WORK INSTRUCTION:
Search the records for the string "next" and return each line that has it.

THE RECORDS:
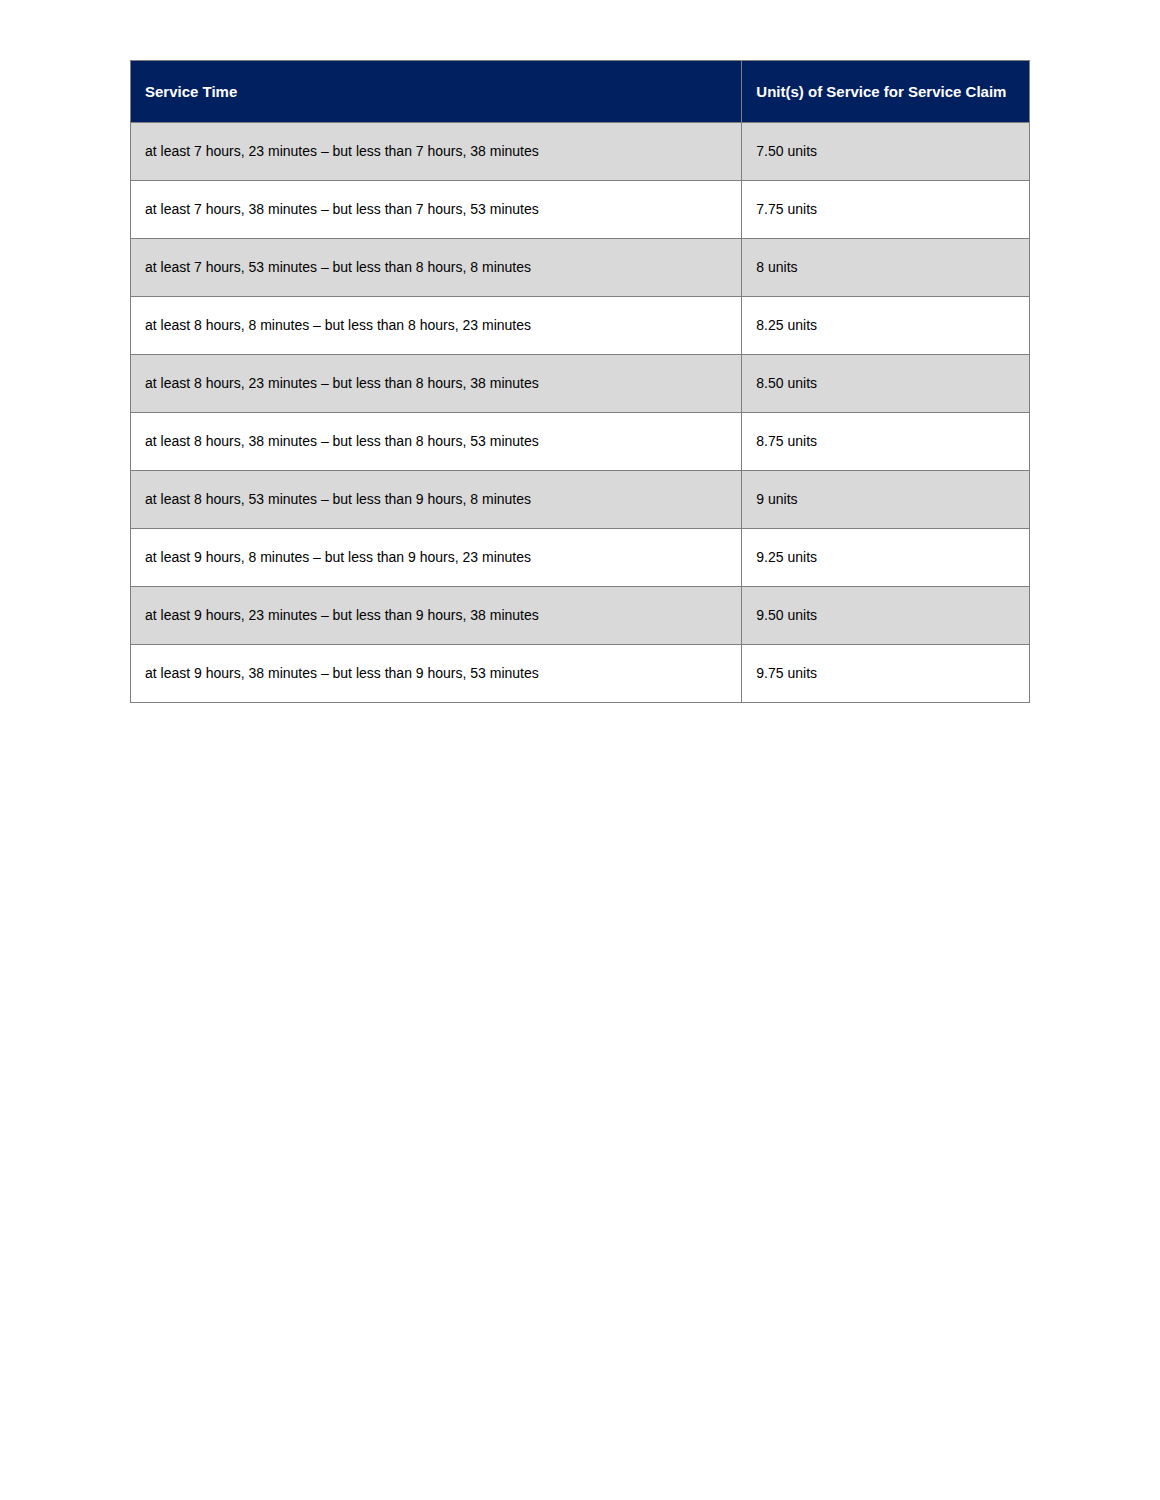| Service Time | Unit(s) of Service for Service Claim |
| --- | --- |
| at least 7 hours, 23 minutes – but less than 7 hours, 38 minutes | 7.50 units |
| at least 7 hours, 38 minutes – but less than 7 hours, 53 minutes | 7.75 units |
| at least 7 hours, 53 minutes – but less than 8 hours, 8 minutes | 8 units |
| at least 8 hours, 8 minutes – but less than 8 hours, 23 minutes | 8.25 units |
| at least 8 hours, 23 minutes – but less than 8 hours, 38 minutes | 8.50 units |
| at least 8 hours, 38 minutes – but less than 8 hours, 53 minutes | 8.75 units |
| at least 8 hours, 53 minutes – but less than 9 hours, 8 minutes | 9 units |
| at least 9 hours, 8 minutes – but less than 9 hours, 23 minutes | 9.25 units |
| at least 9 hours, 23 minutes – but less than 9 hours, 38 minutes | 9.50 units |
| at least 9 hours, 38 minutes – but less than 9 hours, 53 minutes | 9.75 units |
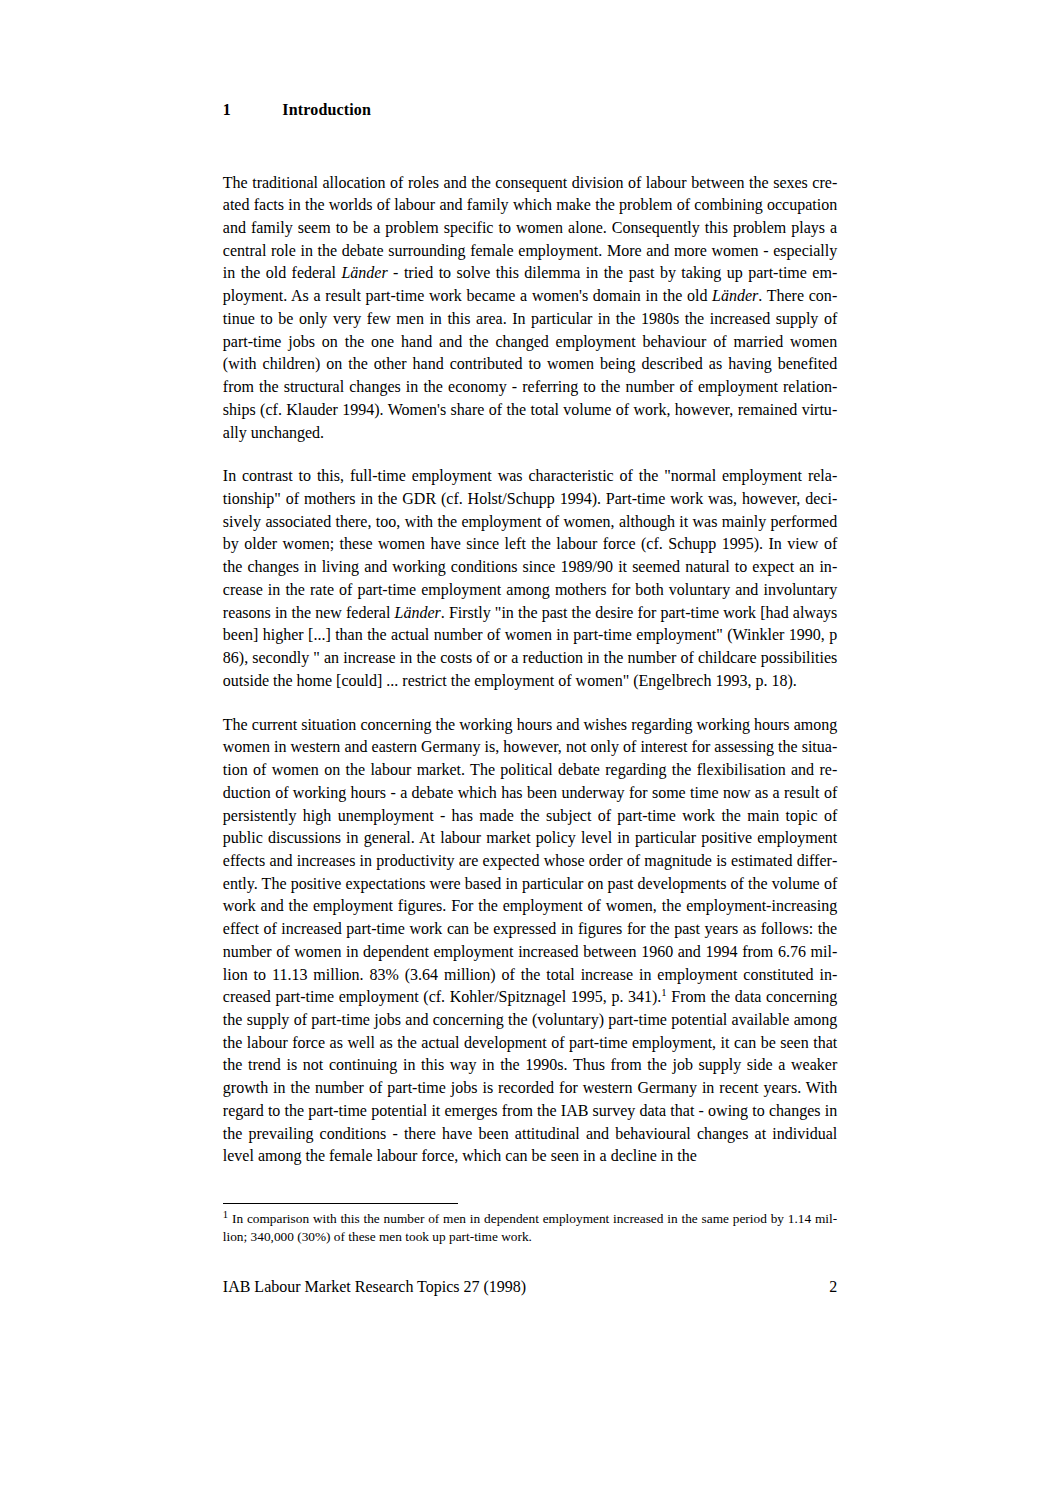1 Introduction
The traditional allocation of roles and the consequent division of labour between the sexes created facts in the worlds of labour and family which make the problem of combining occupation and family seem to be a problem specific to women alone. Consequently this problem plays a central role in the debate surrounding female employment. More and more women - especially in the old federal Länder - tried to solve this dilemma in the past by taking up part-time employment. As a result part-time work became a women's domain in the old Länder. There continue to be only very few men in this area. In particular in the 1980s the increased supply of part-time jobs on the one hand and the changed employment behaviour of married women (with children) on the other hand contributed to women being described as having benefited from the structural changes in the economy - referring to the number of employment relationships (cf. Klauder 1994). Women's share of the total volume of work, however, remained virtually unchanged.
In contrast to this, full-time employment was characteristic of the "normal employment relationship" of mothers in the GDR (cf. Holst/Schupp 1994). Part-time work was, however, decisively associated there, too, with the employment of women, although it was mainly performed by older women; these women have since left the labour force (cf. Schupp 1995). In view of the changes in living and working conditions since 1989/90 it seemed natural to expect an increase in the rate of part-time employment among mothers for both voluntary and involuntary reasons in the new federal Länder. Firstly "in the past the desire for part-time work [had always been] higher [...] than the actual number of women in part-time employment" (Winkler 1990, p 86), secondly " an increase in the costs of or a reduction in the number of childcare possibilities outside the home [could] ... restrict the employment of women" (Engelbrech 1993, p. 18).
The current situation concerning the working hours and wishes regarding working hours among women in western and eastern Germany is, however, not only of interest for assessing the situation of women on the labour market. The political debate regarding the flexibilisation and reduction of working hours - a debate which has been underway for some time now as a result of persistently high unemployment - has made the subject of part-time work the main topic of public discussions in general. At labour market policy level in particular positive employment effects and increases in productivity are expected whose order of magnitude is estimated differently. The positive expectations were based in particular on past developments of the volume of work and the employment figures. For the employment of women, the employment-increasing effect of increased part-time work can be expressed in figures for the past years as follows: the number of women in dependent employment increased between 1960 and 1994 from 6.76 million to 11.13 million. 83% (3.64 million) of the total increase in employment constituted increased part-time employment (cf. Kohler/Spitznagel 1995, p. 341).1 From the data concerning the supply of part-time jobs and concerning the (voluntary) part-time potential available among the labour force as well as the actual development of part-time employment, it can be seen that the trend is not continuing in this way in the 1990s. Thus from the job supply side a weaker growth in the number of part-time jobs is recorded for western Germany in recent years. With regard to the part-time potential it emerges from the IAB survey data that - owing to changes in the prevailing conditions - there have been attitudinal and behavioural changes at individual level among the female labour force, which can be seen in a decline in the
1 In comparison with this the number of men in dependent employment increased in the same period by 1.14 million; 340,000 (30%) of these men took up part-time work.
IAB Labour Market Research Topics 27 (1998) 2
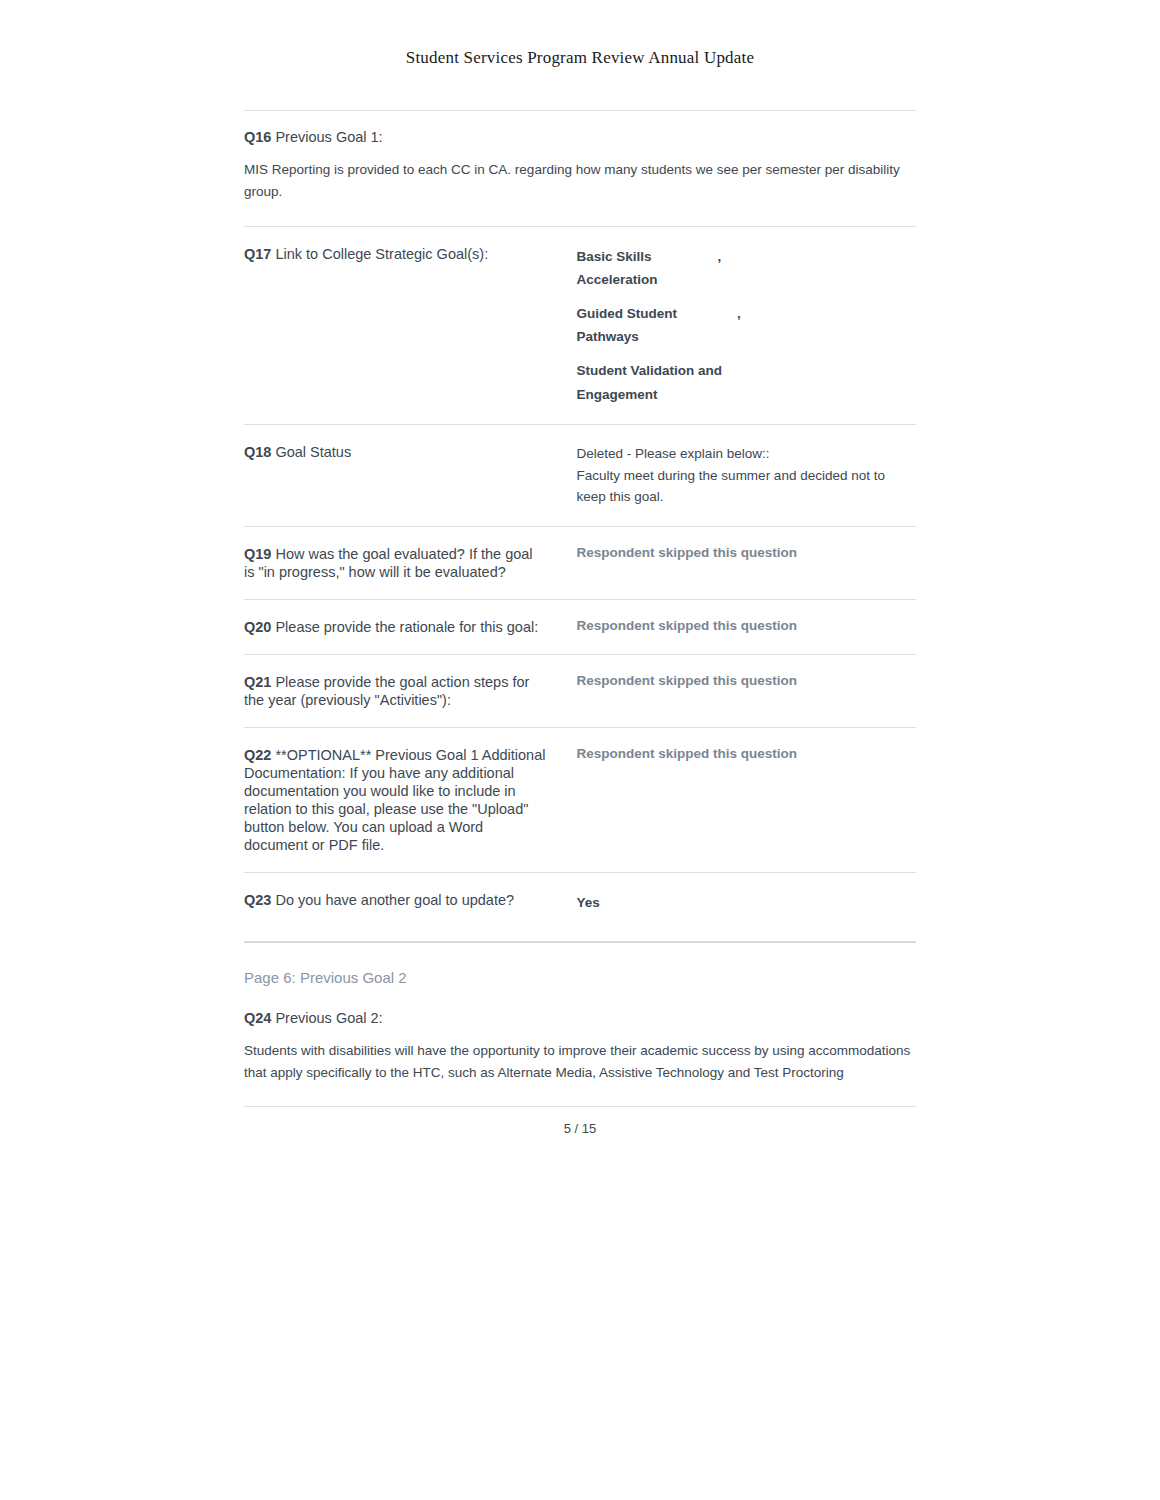Student Services Program Review Annual Update
Q16 Previous Goal 1:
MIS Reporting is provided to each CC in CA. regarding how many students we see per semester per disability group.
Q17 Link to College Strategic Goal(s):
Basic Skills
Acceleration ,
Guided Student
Pathways ,
Student Validation and
Engagement
Q18 Goal Status
Deleted - Please explain below::
Faculty meet during the summer and decided not to keep this goal.
Q19 How was the goal evaluated? If the goal is "in progress," how will it be evaluated?
Respondent skipped this question
Q20 Please provide the rationale for this goal:
Respondent skipped this question
Q21 Please provide the goal action steps for the year (previously "Activities"):
Respondent skipped this question
Q22 **OPTIONAL** Previous Goal 1 Additional Documentation: If you have any additional documentation you would like to include in relation to this goal, please use the "Upload" button below. You can upload a Word document or PDF file.
Respondent skipped this question
Q23 Do you have another goal to update?
Yes
Page 6: Previous Goal 2
Q24 Previous Goal 2:
Students with disabilities will have the opportunity to improve their academic success by using accommodations that apply specifically to the HTC, such as Alternate Media, Assistive Technology and Test Proctoring
5 / 15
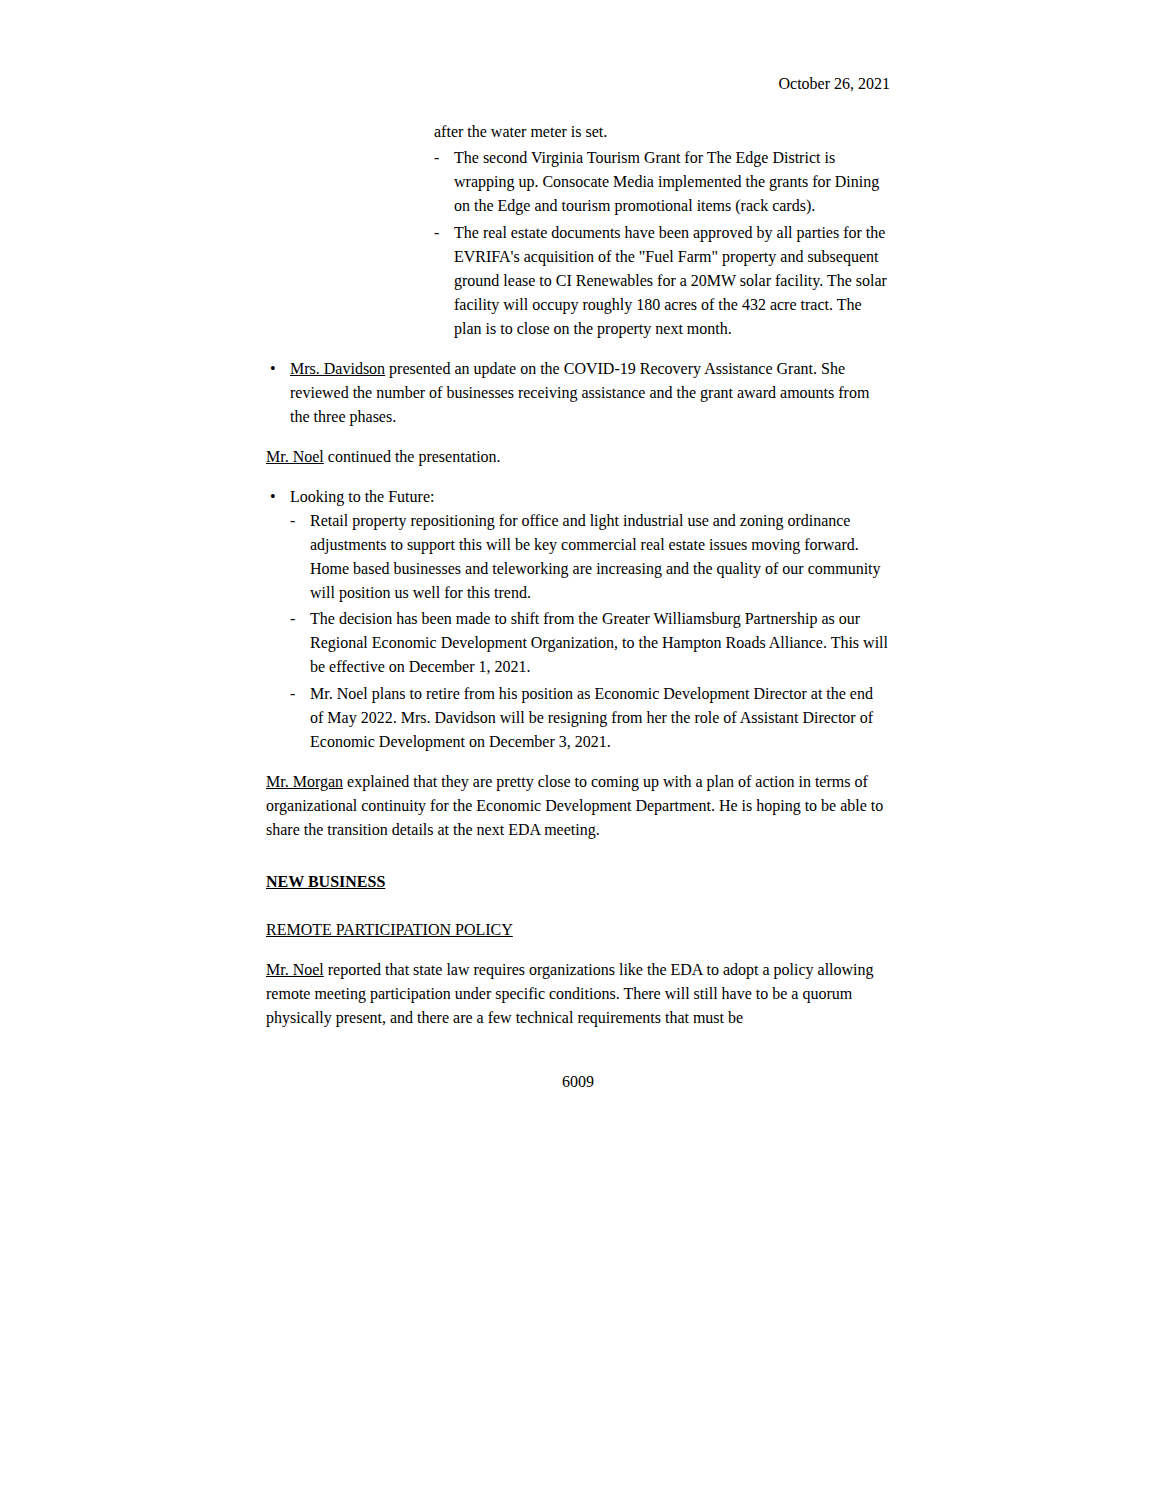October 26, 2021
after the water meter is set.
The second Virginia Tourism Grant for The Edge District is wrapping up. Consocate Media implemented the grants for Dining on the Edge and tourism promotional items (rack cards).
The real estate documents have been approved by all parties for the EVRIFA's acquisition of the "Fuel Farm" property and subsequent ground lease to CI Renewables for a 20MW solar facility. The solar facility will occupy roughly 180 acres of the 432 acre tract. The plan is to close on the property next month.
Mrs. Davidson presented an update on the COVID-19 Recovery Assistance Grant. She reviewed the number of businesses receiving assistance and the grant award amounts from the three phases.
Mr. Noel continued the presentation.
Looking to the Future:
Retail property repositioning for office and light industrial use and zoning ordinance adjustments to support this will be key commercial real estate issues moving forward. Home based businesses and teleworking are increasing and the quality of our community will position us well for this trend.
The decision has been made to shift from the Greater Williamsburg Partnership as our Regional Economic Development Organization, to the Hampton Roads Alliance. This will be effective on December 1, 2021.
Mr. Noel plans to retire from his position as Economic Development Director at the end of May 2022. Mrs. Davidson will be resigning from her the role of Assistant Director of Economic Development on December 3, 2021.
Mr. Morgan explained that they are pretty close to coming up with a plan of action in terms of organizational continuity for the Economic Development Department. He is hoping to be able to share the transition details at the next EDA meeting.
NEW BUSINESS
REMOTE PARTICIPATION POLICY
Mr. Noel reported that state law requires organizations like the EDA to adopt a policy allowing remote meeting participation under specific conditions. There will still have to be a quorum physically present, and there are a few technical requirements that must be
6009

SOLUTION FOR THIS EXERCISE:
The real estate documents have been approved by all parties for the EVRIFA's acquisition of the "Fuel Farm" property and subsequent ground lease to CI Renewables for a 20MW solar facility. The solar facility will occupy roughly 180 acres of the 432 acre tract. The plan is to close on the property next month.
Mr. Morgan explained that they are pretty close to coming up with a plan of action in terms of organizational continuity for the Economic Development Department. He is hoping to be able to share the transition details at the next EDA meeting.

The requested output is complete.